Anderson’s script is set up as an unlikely love story that is slowly teased out over the power struggle between Reynolds and Alma. It’s a brilliantly written back-and-forth between them. Reynolds is a coiled lizard who speaks slowly and deliberately, as if every word was invaluable. He admonishes Alma for moving too much during breakfast and denounces her attempts to move him out of his comfort zone. Meanwhile, Alma knows that to get to this older man’s heart she’ll have to speak frankly with him and be both his muse and his lover.
There’s another aspect to this too – that of Cyril. Reynolds might like to think that he’s the king of his own castle, but he listens to her. He responds to what women are saying and Anderson’s script is so well-judged on this front. That strange triangle of Reynolds, Alma and Cyril is the heart of the film and the respective actors respond with gusto. Day-Lewis once again inhabits the role, even learning how to be a dressmaker as part of his meticulous research. It’s a concentrated performance not without some humour. It leaves this reviewer in no doubt that the Oscar belongs to him and not Gary Oldman.

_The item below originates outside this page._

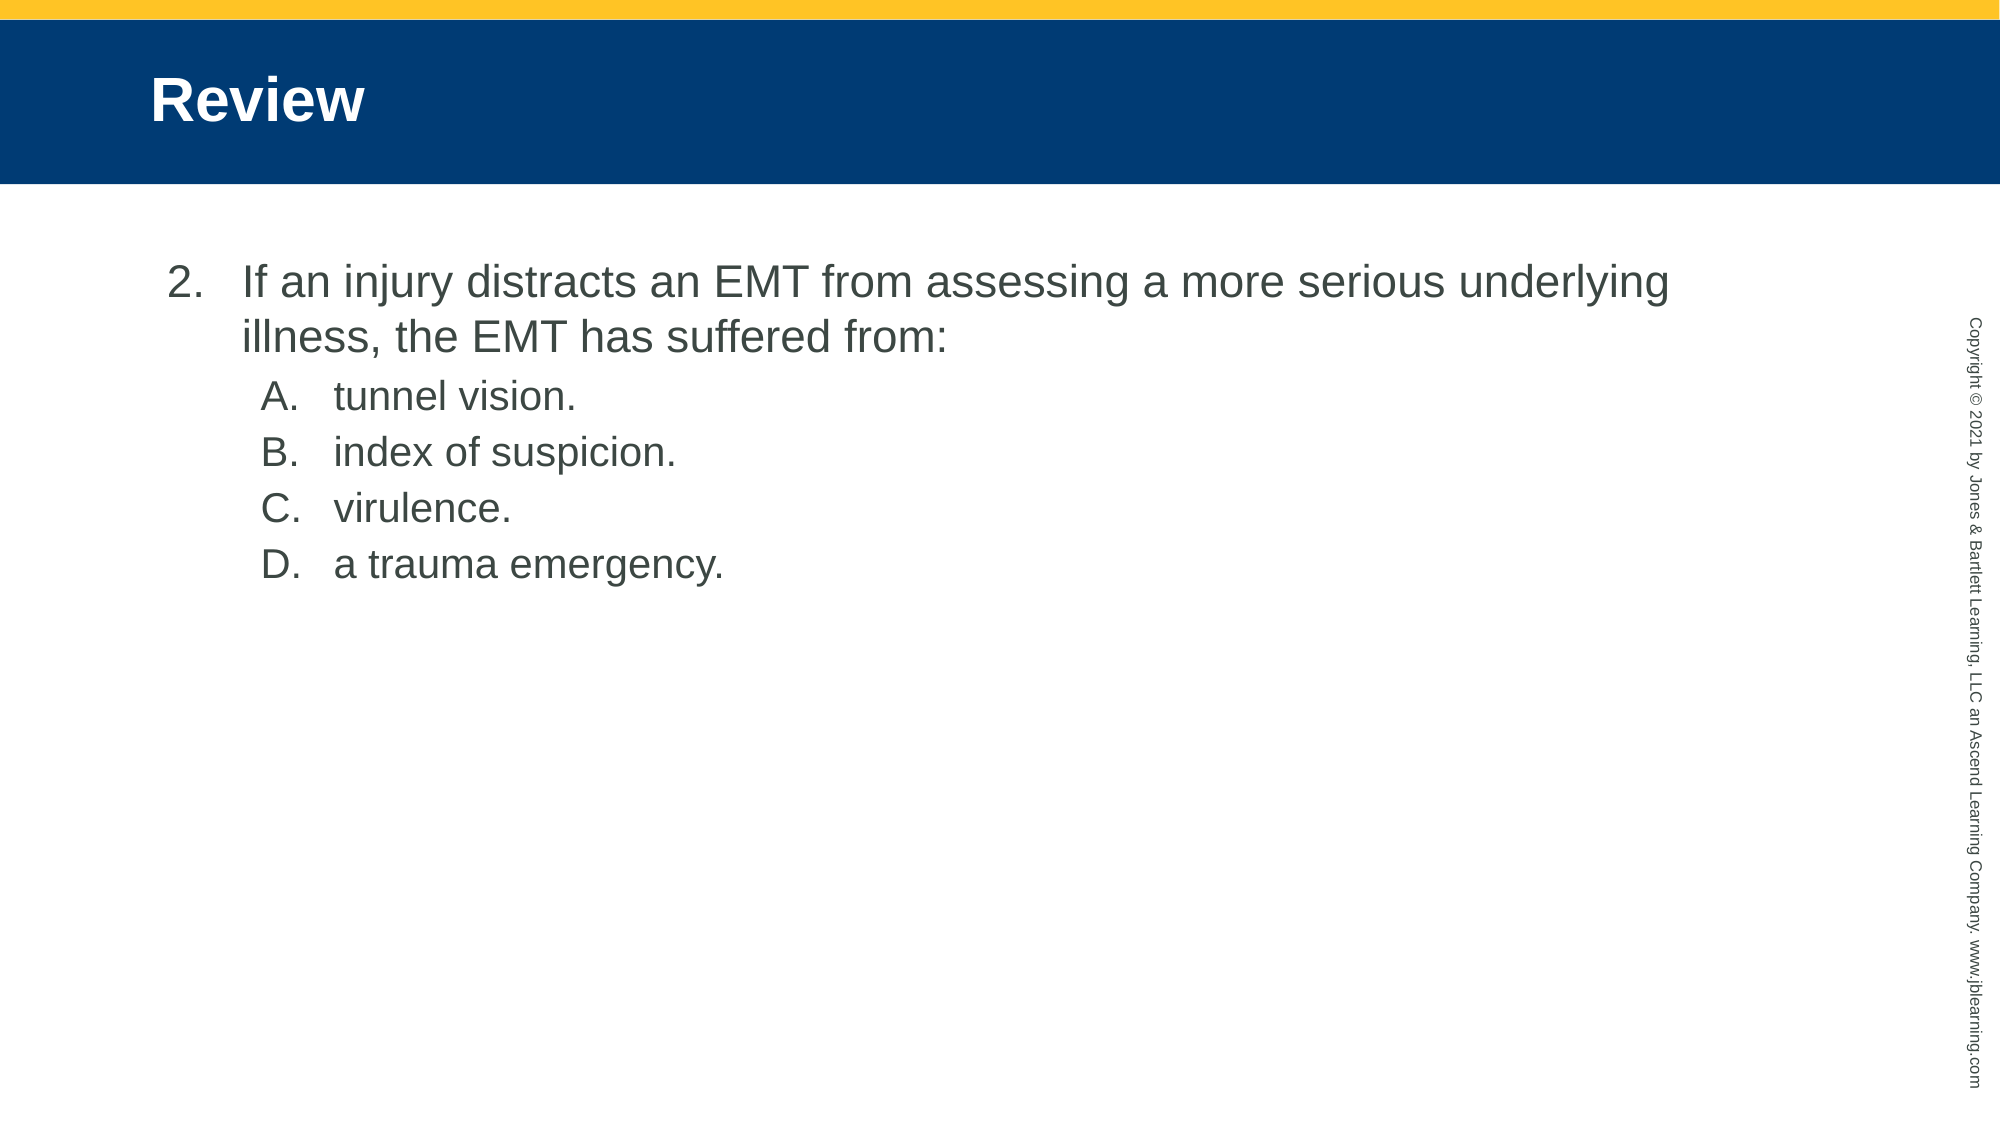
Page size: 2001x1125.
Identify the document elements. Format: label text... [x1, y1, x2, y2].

list If an injury distracts an EMT from assessing a more serious underlying illness, the EMT has suffered from: tunnel vision. index of suspicion. virulence. a trauma emergency. [151, 244, 1840, 1016]
title Review [0, 19, 2000, 185]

He’s equally matched by Manville and Luxembourg-born Krieps. Manville taps into Day-Lewis’ performance, so that you get a sense of them being very much siblings. Krieps more than holds her own against them, in a solid performance which has been sadly overlooked by Awards Season. It’s an understated film, even with Jonny Greenwood’s lush, omnipresent score. There are no fancy camera moves or attempts to wow audiences. There’s enough style in it to satisfy fashion mavens without being obvious. It’s a slow, mature film which is all about the characters, but not a minute is wasted.
Retirement didn’t quite work out for Steven Soderbergh, so maybe it won’t work out for Day-Lewis either. He could be tempted back in a few years, if the right role presented itself at the right time – maybe a hat trick with Anderson? If not though, ‘Phantom Thread’ is an exquisite and well-deserved farewell.